### THE RECORDS
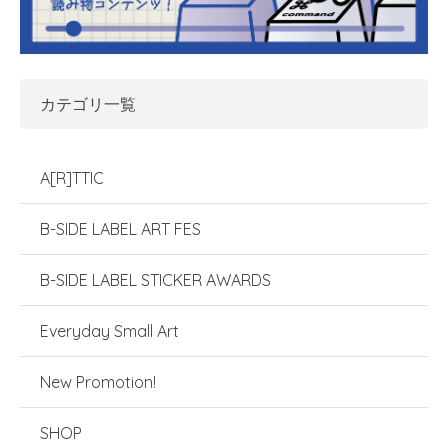
カテゴリ一覧
A[R]TTIC
B-SIDE LABEL ART FES
B-SIDE LABEL STICKER AWARDS
Everyday Small Art
New Promotion!
SHOP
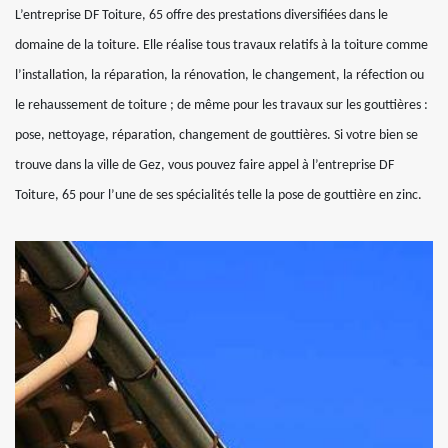
L’entreprise DF Toiture, 65 offre des prestations diversifiées dans le
domaine de la toiture. Elle réalise tous travaux relatifs à la toiture comme
l’installation, la réparation, la rénovation, le changement, la réfection ou
le rehaussement de toiture ; de même pour les travaux sur les gouttières :
pose, nettoyage, réparation, changement de gouttières. Si votre bien se
trouve dans la ville de Gez, vous pouvez faire appel à l’entreprise DF
Toiture, 65 pour l’une de ses spécialités telle la pose de gouttière en zinc.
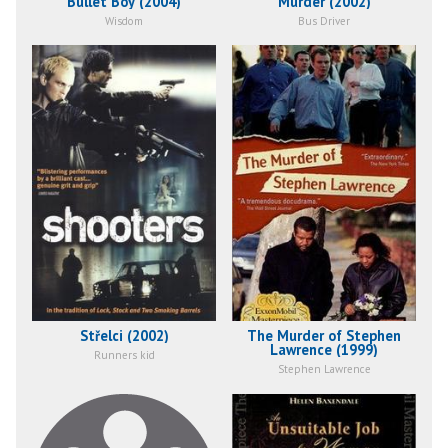
Bullet Boy (2004)
Murder (2002)
Wisdom
Bus Driver
Střelci (2002)
The Murder of Stephen
Lawrence (1999)
Runners kid
Stephen Lawrence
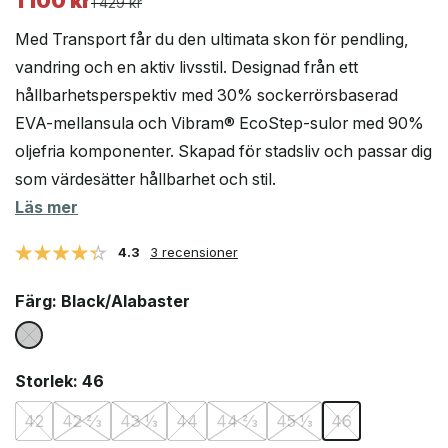
1 100
kr
Det
Det
1 429
kr
ursprungliga
nuvarande
Med Transport får du den ultimata skon för pendling,
priset
priset
vandring och en aktiv livsstil. Designad från ett
var:
är:
hållbarhetsperspektiv med 30% sockerrörsbaserad
1
1
429 kr.
100 kr.
EVA-mellansula och Vibram® EcoStep-sulor med 90%
oljefria komponenter. Skapad för stadsliv och passar dig
som värdesätter hållbarhet och stil.
Läs mer
4.3
3 recensioner
Färg
: Black/Alabaster
Storlek
: 46
42
42 ⅔
43 ⅓
44
44 ⅔
45 ⅓
46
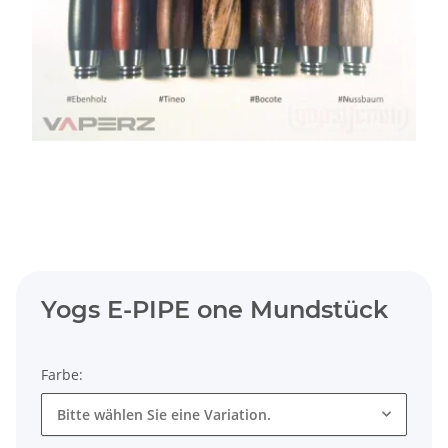
Yogs E-PIPE one Mundstück
Farbe:
Bitte wählen Sie eine Variation.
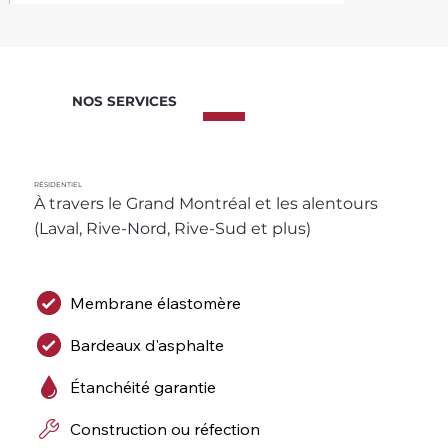
NOS SERVICES
RÉSIDENTIEL
À travers le Grand Montréal et les alentours 
(Laval, Rive-Nord, Rive-Sud et plus)
Membrane élastomère
Bardeaux d'asphalte
Étanchéité garantie
Construction ou réfection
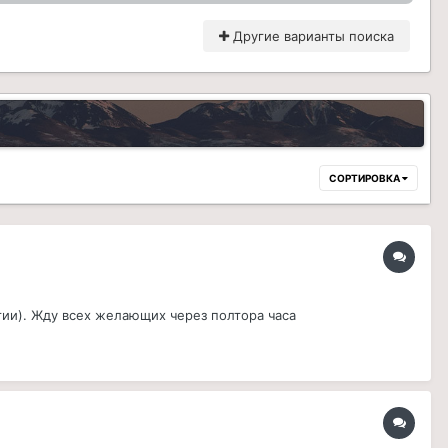
Другие варианты поиска
СОРТИРОВКА
ии). Жду всех желающих через полтора часа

### DIRECTIVE
Put the lines from the start of the items through the line holding "Stephen Lawrence", inclusive, into a Markdown table with the columns "Row" and "Line", skipping blank lines. Leave the pictures out of the table.

### SOLUTION FOR THIS PROBLEM
| Row | Line |
|---|---|
| 1 | カテゴリ一覧 |
| 2 | A[R]TTIC |
| 3 | B-SIDE LABEL ART FES |
| 4 | B-SIDE LABEL STICKER AWARDS |
| 5 | Everyday Small Art |
| 6 | New Promotion! |
| 7 | SHOP |
| 8 | L’entreprise DF Toiture, 65 offre des prestations diversifiées dans le |
| 9 | domaine de la toiture. Elle réalise tous travaux relatifs à la toiture comme |
| 10 | l’installation, la réparation, la rénovation, le changement, la réfection ou |
| 11 | le rehaussement de toiture ; de même pour les travaux sur les gouttières : |
| 12 | pose, nettoyage, réparation, changement de gouttières. Si votre bien se |
| 13 | trouve dans la ville de Gez, vous pouvez faire appel à l’entreprise DF |
| 14 | Toiture, 65 pour l’une de ses spécialités telle la pose de gouttière en zinc. |
| 15 | Bullet Boy (2004) |
| 16 | Murder (2002) |
| 17 | Wisdom |
| 18 | Bus Driver |
| 19 | Střelci (2002) |
| 20 | The Murder of Stephen |
| 21 | Lawrence (1999) |
| 22 | Runners kid |
| 23 | Stephen Lawrence |